"...So the Stooges played a forty-five minute version of 'Louie Louie,' including new lyrics improvised on the spot my the Pop on the spot consisting of "You can suck my ass / You biker faggot sissies, " etc. By now the hatred in the room is one huge livid wave, and Iggy singles out out heckler who has been particularly abusive... So Iggy jumps off the stage, runs through the crowd, and the guy beats the shit out of him, ending the evenings musical festivities by sending the lead singer back to his motel room and a doctor... "So here comes the radio part. the next day the Scorpions phone 99.5 WABX-FM and promise to kill Iggy and the Stooges if they play the Michigan Palace the next night. In this era WABX was branded as "the Fox." This show was recorded and is known as the bootleg "Metallic K.O." More here.

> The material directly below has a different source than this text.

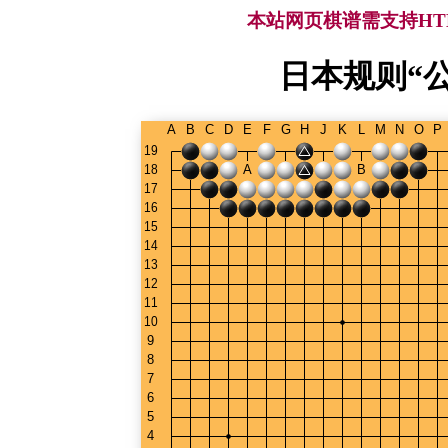
本站网页棋谱需支持HTML
日本规则“公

It all seemed so apocryphal. But the book Iggy Pop by Paul Trynka sort of corroborates it. It's version of the event is slightly different. Trynka's version based on contemporary interviews has the Stooges threatening the bikers. Later interviews often contain a little revisionism but some of the story remains the same especially the events on WABX:
"...That didn't stop them from appearing on Detroit's WABX radio station and challenging the Scorpions: Unfortunately despite my interviewing WABX DJs including Mark Paranteau and Dennis Fawley, no one is certain whose show the Stooges warning was broadcast on."The book Gimmie Danger by Joe Ambrose takes the same basic set of events and claims that Iggy got beat up, then they played the taunting version of Louie Louie. But still the WABX appearance is intact:
"The next show was at the Michigan Palace in Detroit. Iggy made one of his cavalier promotional appearances on WABX - Russ Gibb's station - where he challenged the entire Scorpions gang to come down to the Stooges gig at the Palace."This was the last Iggy & the Stooges gig, and nobody at WABX wants to own up to their part in it. Today 99.5 in Detroit is WYCD , a CBS country Music station. They launched as WABX back in 1960, the perfect time to be a Detroit rocker. sadly they actually launched as a classical station and went MOR in 1964. In 1968 they went free form progressive rock and history was made. Over the 70s they went AOR and late in that decade they flipped to "Hot Rock." The playlist mixed rock and Top 40. By 1984 the jig was up. the station was sold, the format flipped to soft rock and the era that had begun so strongly .. was over. At the Stooges 2003 reunion the Scorpions couldn't be bothered to show up.